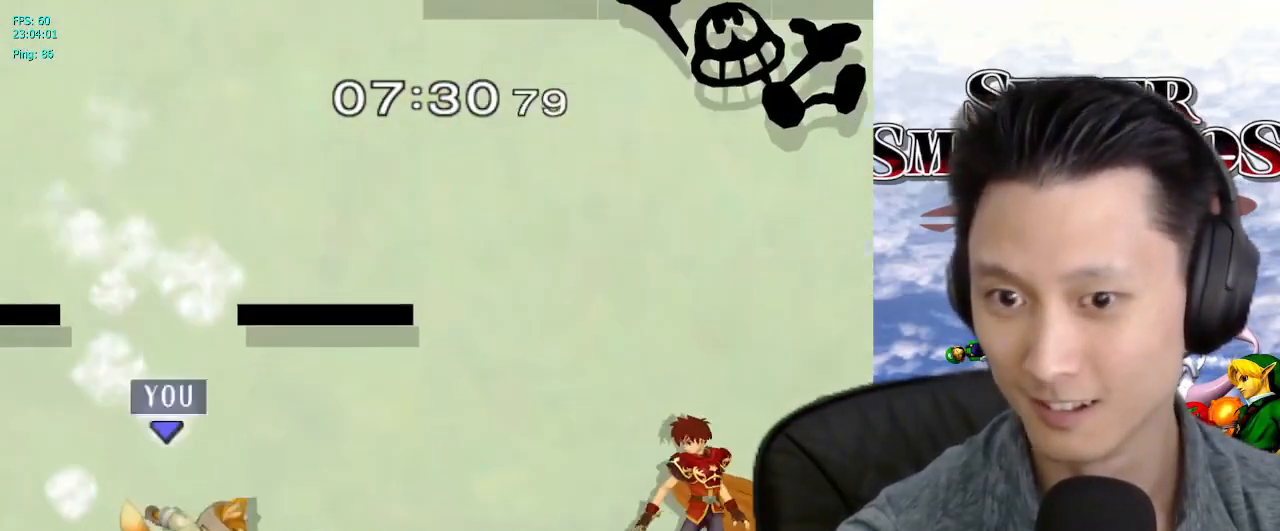
{"buttons": ["B"], "left_stick": "down-left", "right_stick": "center", "events": [[67, "left_stick", "right"], [367, "left_stick", "down-left"], [433, "B", "down"]]}
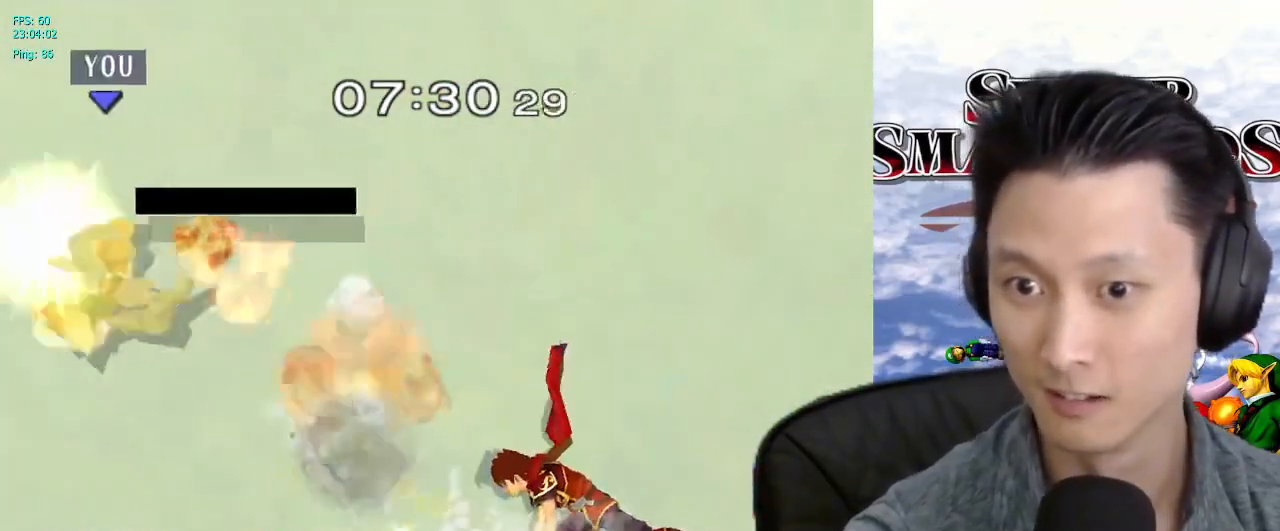
{"buttons": [], "left_stick": "center", "right_stick": "center", "events": [[17, "B", "up"], [117, "left_stick", "up-right"], [183, "L1", "down"], [250, "Z", "down"], [250, "left_stick", "center"], [333, "L1", "up"], [483, "Z", "up"]]}
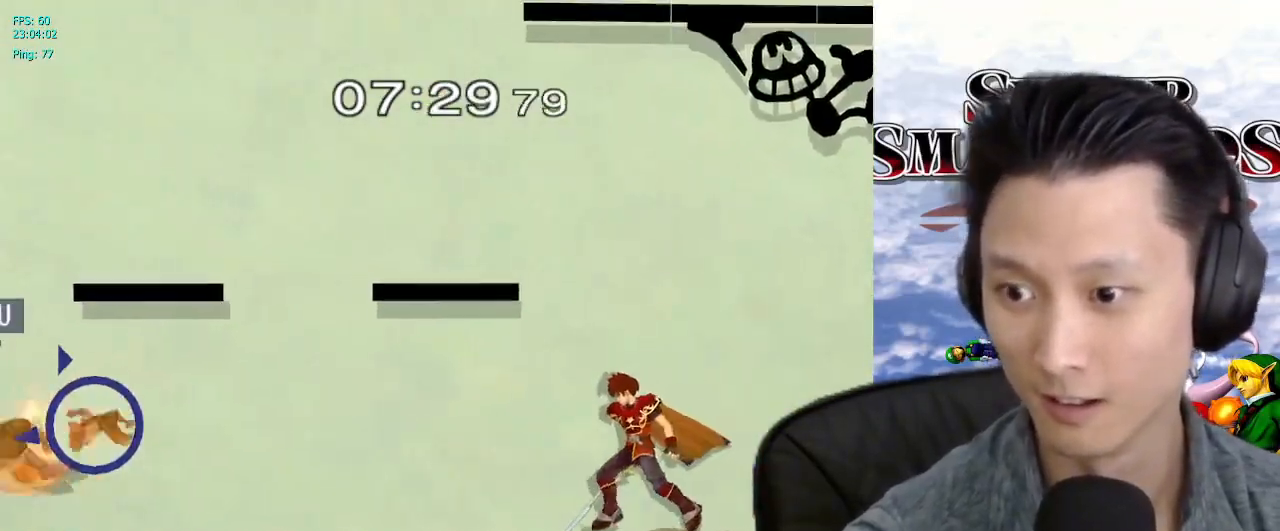
{"buttons": [], "left_stick": "right", "right_stick": "center", "events": [[300, "left_stick", "right"], [350, "X", "down"], [367, "X", "up"], [433, "B", "down"], [500, "B", "up"]]}
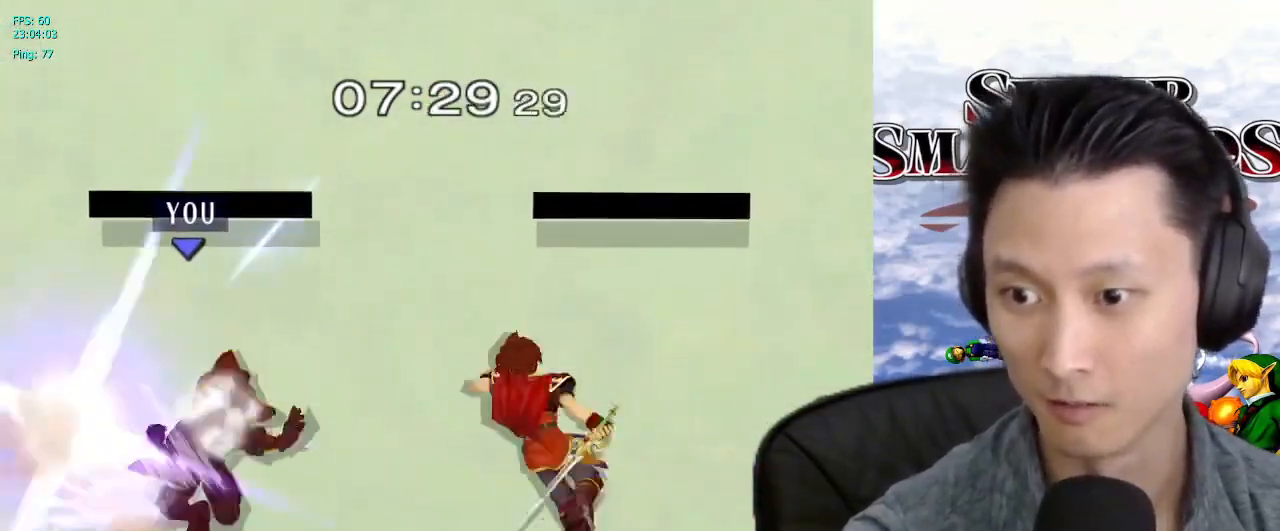
{"buttons": [], "left_stick": "right", "right_stick": "center", "events": [[33, "Z", "down"], [250, "Z", "up"], [317, "L1", "down"], [317, "left_stick", "down-left"], [383, "left_stick", "up-right"], [433, "left_stick", "right"], [500, "L1", "up"]]}
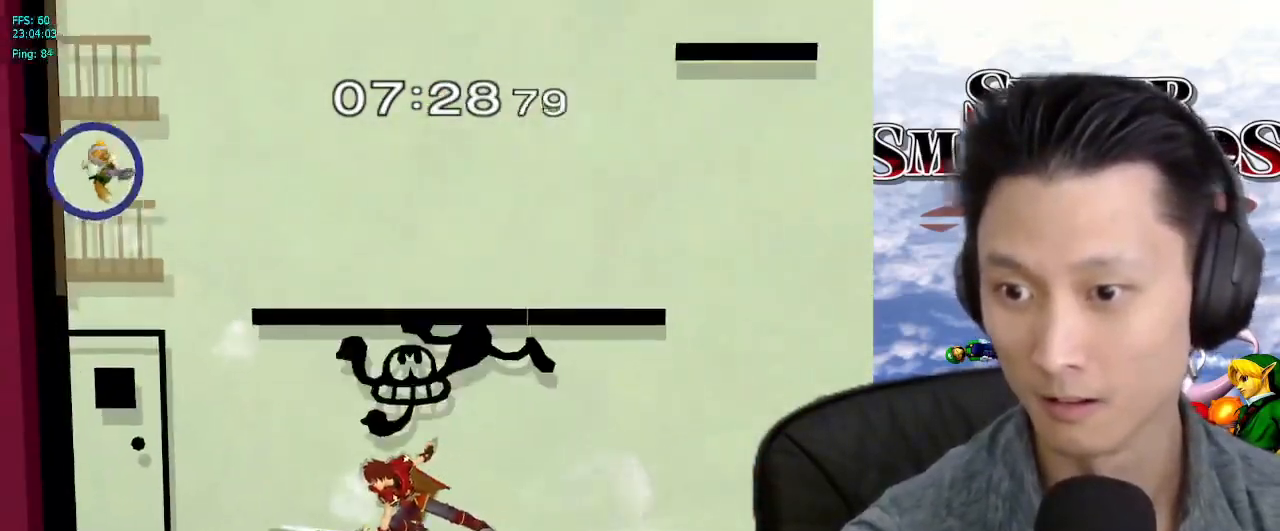
{"buttons": [], "left_stick": "center", "right_stick": "center", "events": [[50, "Y", "down"], [117, "left_stick", "up-right"], [167, "L1", "down"], [167, "Y", "up"], [250, "L1", "up"], [250, "Y", "down"], [250, "left_stick", "right"], [300, "Y", "up"], [367, "left_stick", "center"], [400, "Y", "down"], [467, "Y", "up"]]}
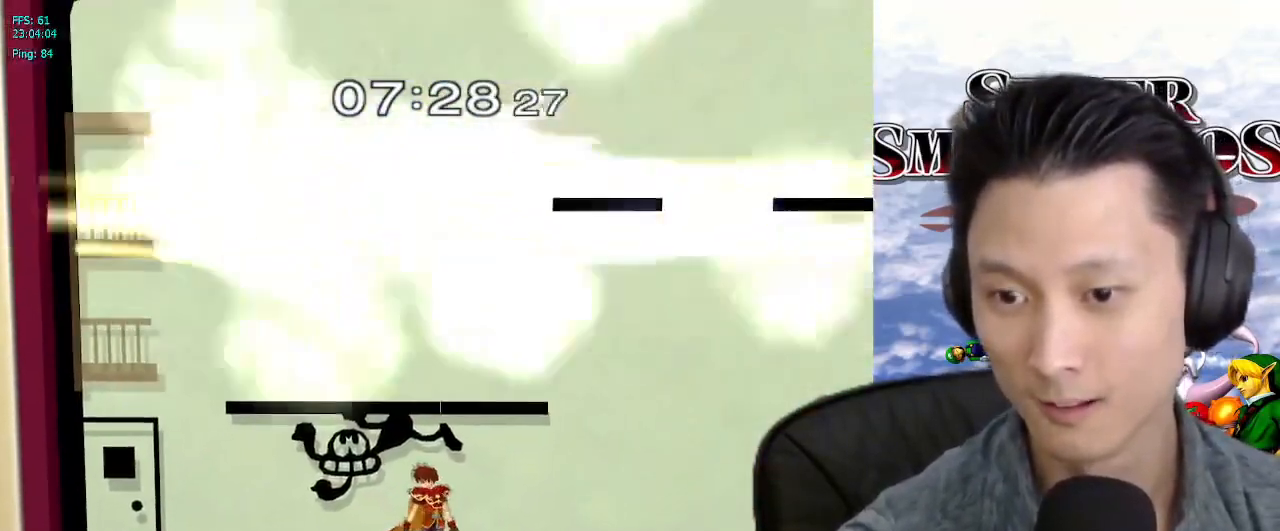
{"buttons": [], "left_stick": "center", "right_stick": "center", "events": []}
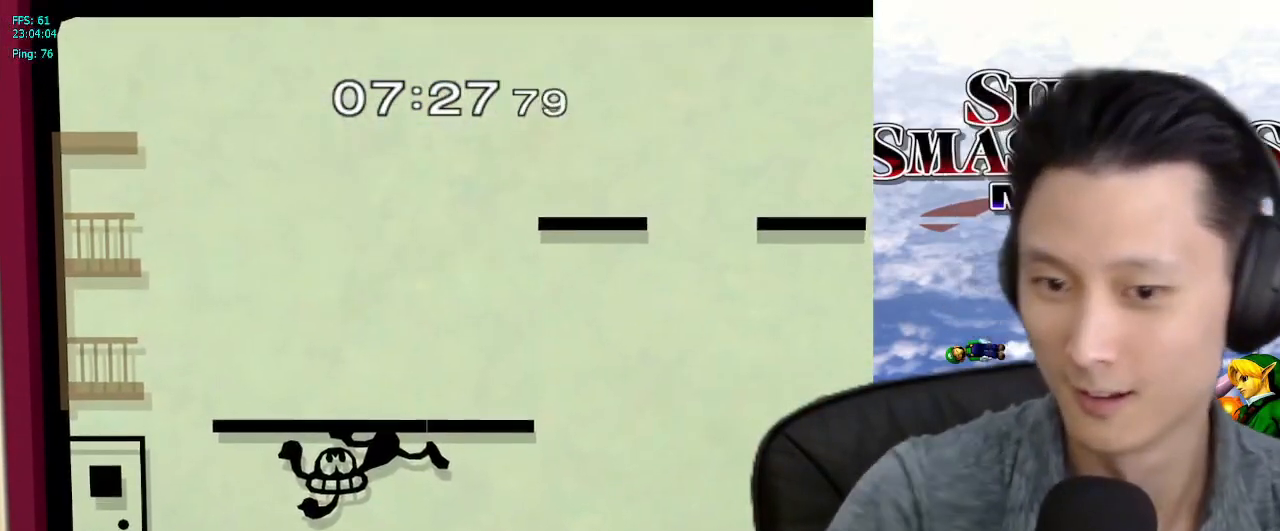
{"buttons": [], "left_stick": "center", "right_stick": "center", "events": []}
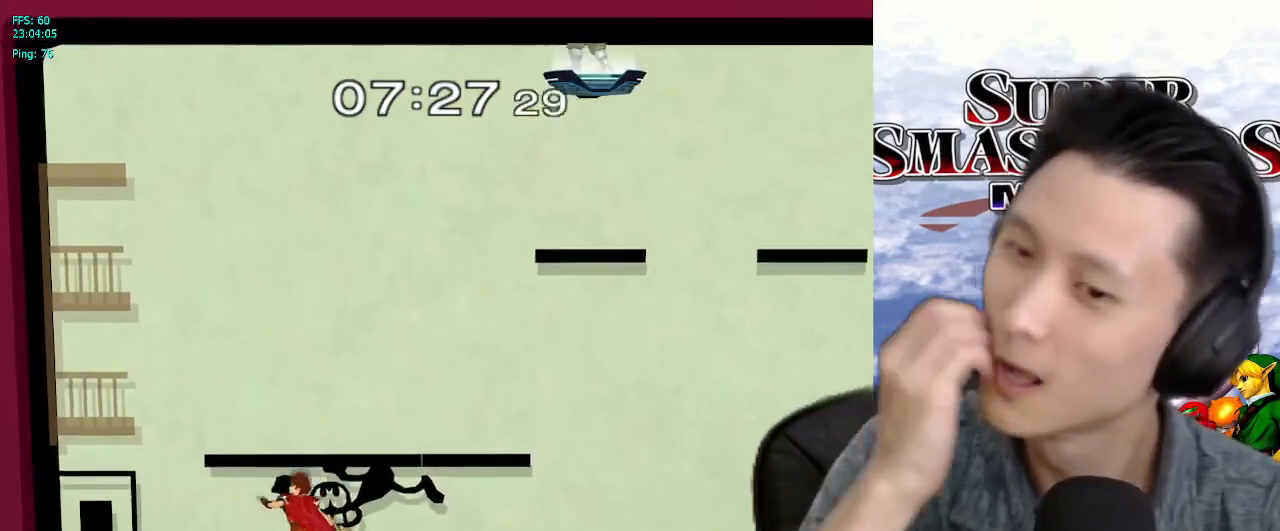
{"buttons": [], "left_stick": "center", "right_stick": "center", "events": []}
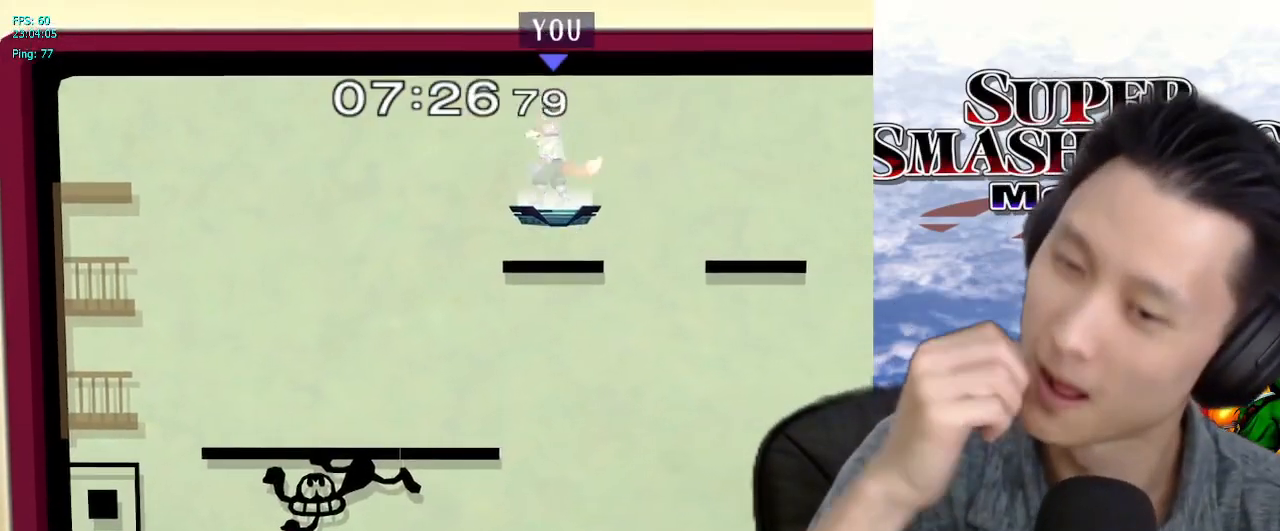
{"buttons": [], "left_stick": "center", "right_stick": "center", "events": []}
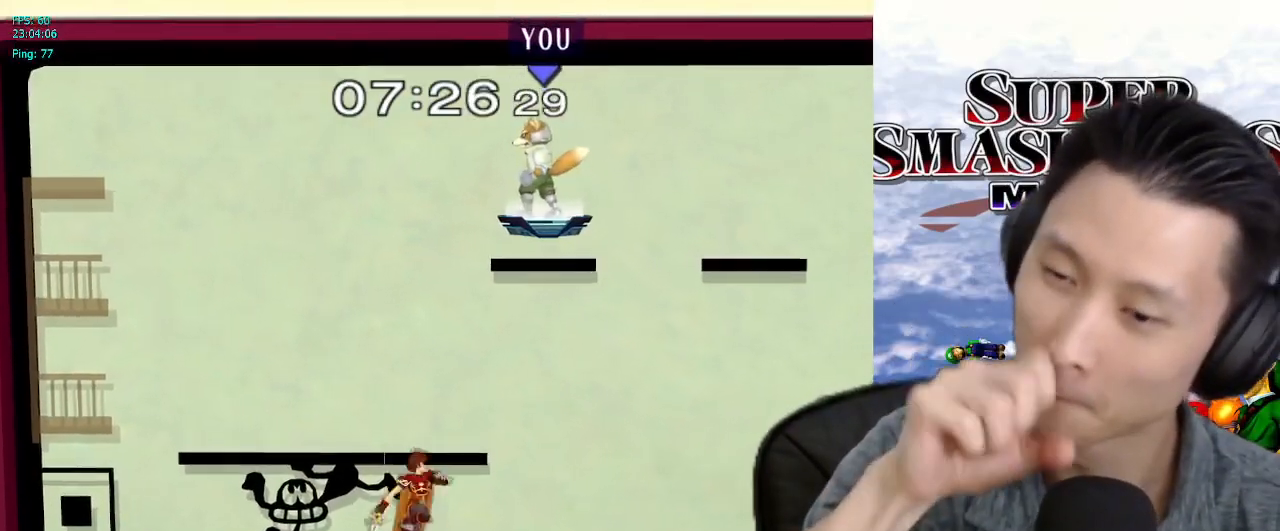
{"buttons": [], "left_stick": "center", "right_stick": "center", "events": []}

==========

◆ Problem ◆
Each entry is to be returned as it stands, and each picture is to be left out.

◆ Solved exercise ◆
{"buttons": ["B"], "left_stick": "down-left", "right_stick": "center", "events": [[67, "left_stick", "right"], [367, "left_stick", "down-left"], [433, "B", "down"]]}
{"buttons": [], "left_stick": "center", "right_stick": "center", "events": [[17, "B", "up"], [117, "left_stick", "up-right"], [183, "L1", "down"], [250, "Z", "down"], [250, "left_stick", "center"], [333, "L1", "up"], [483, "Z", "up"]]}
{"buttons": [], "left_stick": "right", "right_stick": "center", "events": [[300, "left_stick", "right"], [350, "X", "down"], [367, "X", "up"], [433, "B", "down"], [500, "B", "up"]]}
{"buttons": [], "left_stick": "right", "right_stick": "center", "events": [[33, "Z", "down"], [250, "Z", "up"], [317, "L1", "down"], [317, "left_stick", "down-left"], [383, "left_stick", "up-right"], [433, "left_stick", "right"], [500, "L1", "up"]]}
{"buttons": [], "left_stick": "center", "right_stick": "center", "events": [[50, "Y", "down"], [117, "left_stick", "up-right"], [167, "L1", "down"], [167, "Y", "up"], [250, "L1", "up"], [250, "Y", "down"], [250, "left_stick", "right"], [300, "Y", "up"], [367, "left_stick", "center"], [400, "Y", "down"], [467, "Y", "up"]]}
{"buttons": [], "left_stick": "center", "right_stick": "center", "events": []}
{"buttons": [], "left_stick": "center", "right_stick": "center", "events": []}
{"buttons": [], "left_stick": "center", "right_stick": "center", "events": []}
{"buttons": [], "left_stick": "center", "right_stick": "center", "events": []}
{"buttons": [], "left_stick": "center", "right_stick": "center", "events": []}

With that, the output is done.